You may wonder what this has to do with anything, particularly my sudden disappearance for three weeks. Don't worry, I'm getting to that.

Two days after the German invasion of Poland, a television presenter introduced a Mickey Mouse cartoon. Halfway into the cartoon, London's few hundred television screens went black--and stayed that way, until June of 1946.

When regular broadcasts resumed, they did so at the exact point they left off--in the middle of the Mickey Mouse cartoon. As the animated images faded from the screen, they were replaced by a shot of the same announcer from 1939, now noticeably older and grayer.

His first words? "As I was saying, before I was so rudely interrupted...."

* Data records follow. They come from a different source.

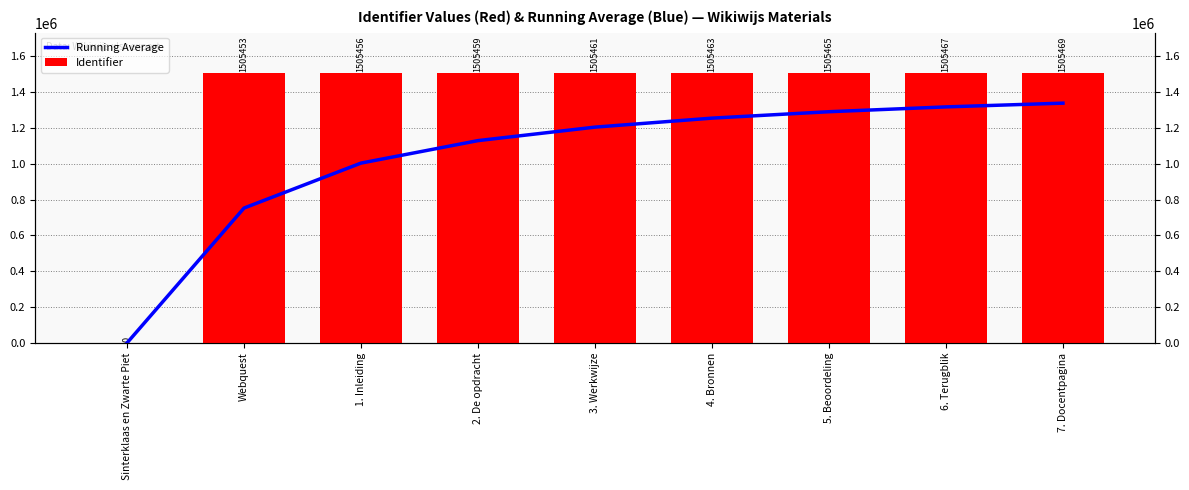

Rank the series by their average value, from lowest to highest.

Running Average, Identifier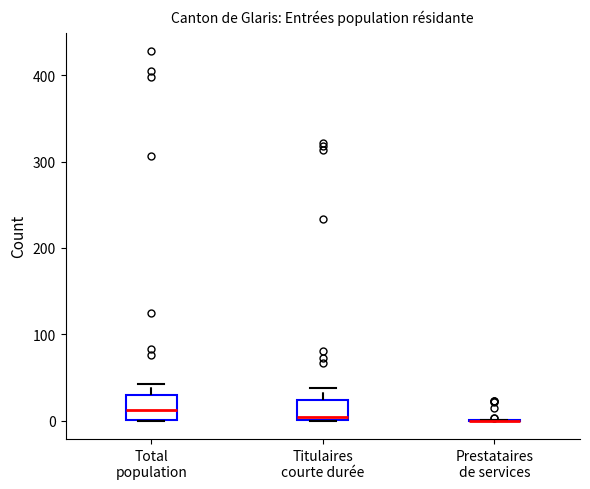

Reading left to right, read every box against the y-axis: the position of its median line, the range the box covers, and the ends of its whiskers. The values are not printed on the chart, so give them approximately, as read against the axis.

Total population: median 10, box 0 to 30, whiskers 0 to 40
Titulaires courte durée: median 0, box 0 to 20, whiskers 0 to 40
Prestataires de services: box collapsed to a line at 0, whiskers 0 to 0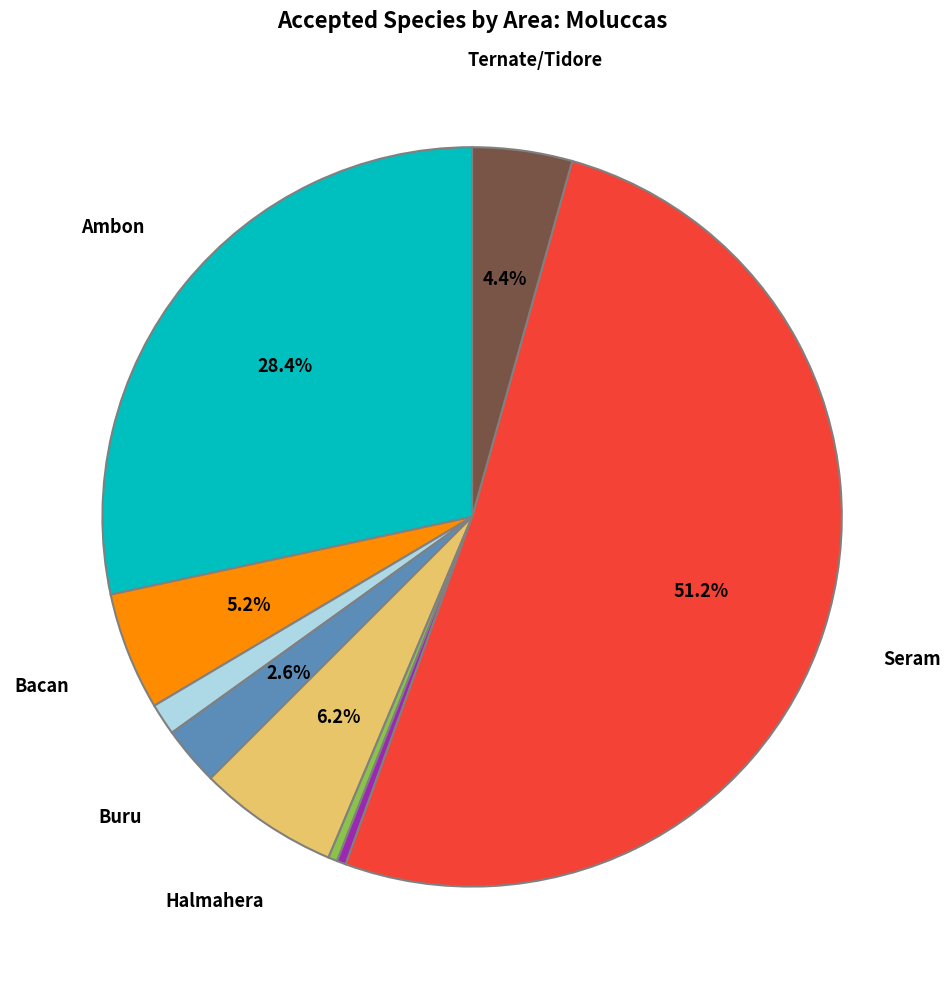

Is there a majority slice in this chart?

Yes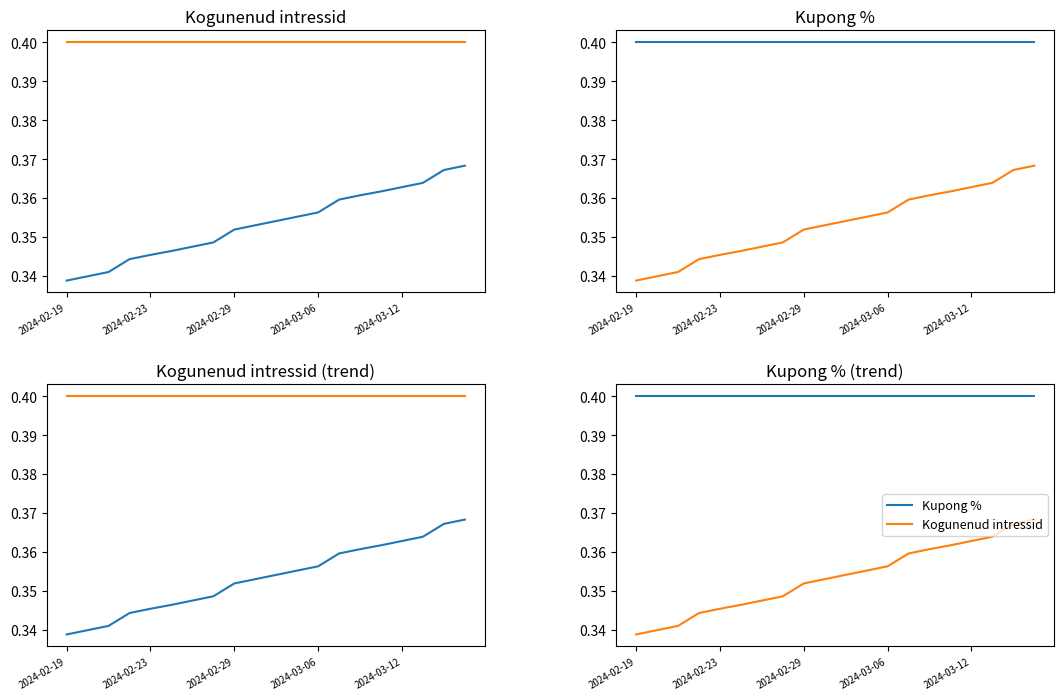

Rank the series by their maximum value, from highest to lowest.

Kupong %, Kogunenud intressid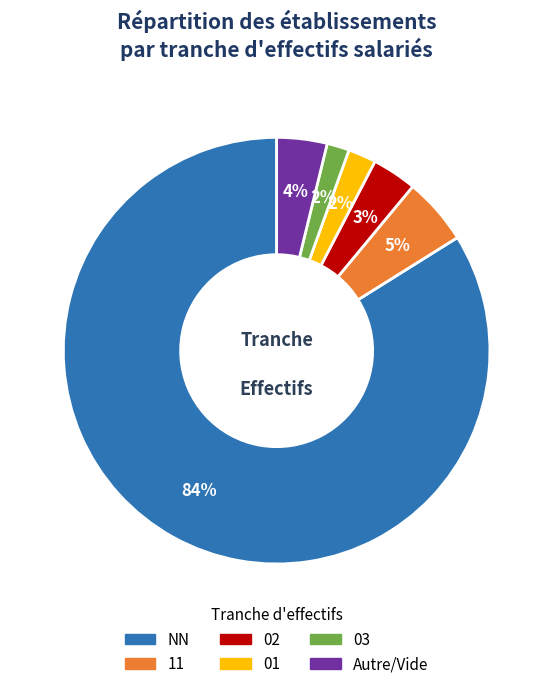

Is there any slice that represents more than half of the pie?

Yes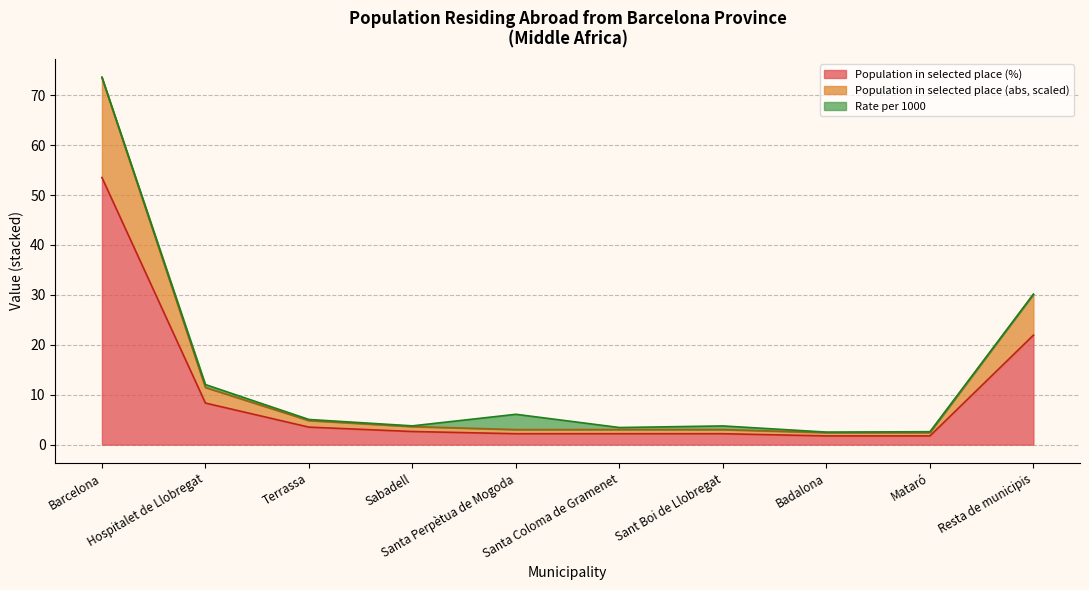

What is the greatest value displayed?

73.6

(Note: As I suspected, this story is apocryphal, according to an online BBC history site. But why let the facts get in the way of a great opening?--Rachel)

Considering what has happened since before Thanksgiving, I rather wish I had the British gift for wit and understatement. I have no clever words for my three-week vanishing act. I was simply tired--tired and frustrated.

If ever there were a stumbling block to my keeping a steady supply of reviews flowing into this blog, it would be the complete lack of an efficient note-taking method. Up to now, I had two primary means of doing so, neither of which worked. I could view a few seconds of videotape, pause, turn my wheelchair around, type, turn, view a few more seconds, pause, turn and type.

Or I could sit in front of the TV screen with a legal notepad on my lap, scribbling handwritten notes until my wrist went numb. You can guess how successful that was. When it takes eight hours to write a review/synopsis of a seven-minute cartoon, it's clear one's methods need a serious overhaul.

"So why didn't you record your notes?" you ask. Believe me, I tried. I have no less than three recording programs on my computer. Two days before Thanksgiving, brimming with enthusiasm, I started making audio notes for MISSISSIPPI HARE.

Halfway through, my computer crashed, destroying all my data. I start all over again; an hour later, I had slogged through the entire seven minutes.

But the recording, a half-hour long WAV file, was too large for my wreck of a computer to handle. Hence, crash city.

When it happened a third time, my nerves and my exhausted brain could take no more. I resolved to take a vacation from reviewing, and anything else to do with the computer except the occasional game of Yahtzee. After I stopped screaming, that is.

But I'm back now, with a brand-new analog microcassette recorder, which has sped up the process immeasurably. Analog recorders don't crash, after all. Over the weekend, I have compiled notes for three cartoons (MISSISSIPPI HARE, JERKY TURKEY, and the Private Snafu cartoon THE GOLDBRICK) and should have at least one of those three posted today.

I can only pray there will be no further "interruptions."